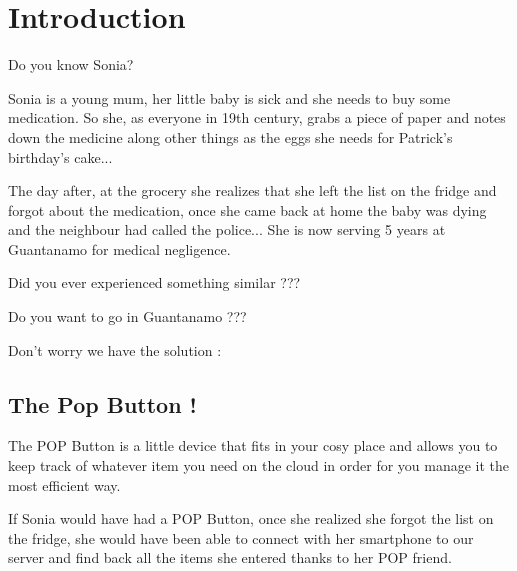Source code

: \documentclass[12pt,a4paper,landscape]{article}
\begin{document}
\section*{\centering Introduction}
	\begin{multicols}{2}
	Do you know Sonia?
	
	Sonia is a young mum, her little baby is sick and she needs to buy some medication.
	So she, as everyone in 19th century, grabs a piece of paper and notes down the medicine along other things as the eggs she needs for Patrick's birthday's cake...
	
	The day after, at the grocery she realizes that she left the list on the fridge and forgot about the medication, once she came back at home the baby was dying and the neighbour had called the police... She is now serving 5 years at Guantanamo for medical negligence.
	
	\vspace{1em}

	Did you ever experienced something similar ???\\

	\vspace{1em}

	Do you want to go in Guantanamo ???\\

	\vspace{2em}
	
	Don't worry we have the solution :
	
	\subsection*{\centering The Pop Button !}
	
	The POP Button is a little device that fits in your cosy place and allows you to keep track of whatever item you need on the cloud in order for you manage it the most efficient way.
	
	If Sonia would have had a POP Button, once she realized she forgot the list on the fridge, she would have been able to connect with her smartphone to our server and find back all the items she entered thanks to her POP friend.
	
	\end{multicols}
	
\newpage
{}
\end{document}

────────

[Job] Produce a verbatim transcription of every line in the listing, images omitted.

[Task result]
Source code

: \documentclass[12pt,a4paper,landscape]{article}
\begin{document}
\section*{\centering Introduction}
	\begin{multicols}{2}
	Do you know Sonia?
	
	Sonia is a young mum, her little baby is sick and she needs to buy some medication.
	So she, as everyone in 19th century, grabs a piece of paper and notes down the medicine along other things as the eggs she needs for Patrick's birthday's cake...
	
	The day after, at the grocery she realizes that she left the list on the fridge and forgot about the medication, once she came back at home the baby was dying and the neighbour had called the police... She is now serving 5 years at Guantanamo for medical negligence.
	
	\vspace{1em}

	Did you ever experienced something similar ???\\

	\vspace{1em}

	Do you want to go in Guantanamo ???\\

	\vspace{2em}
	
	Don't worry we have the solution :
	
	\subsection*{\centering The Pop Button !}
	
	The POP Button is a little device that fits in your cosy place and allows you to keep track of whatever item you need on the cloud in order for you manage it the most efficient way.
	
	If Sonia would have had a POP Button, once she realized she forgot the list on the fridge, she would have been able to connect with her smartphone to our server and find back all the items she entered thanks to her POP friend.
	
	\end{multicols}
	
\newpage
{}
\end{document}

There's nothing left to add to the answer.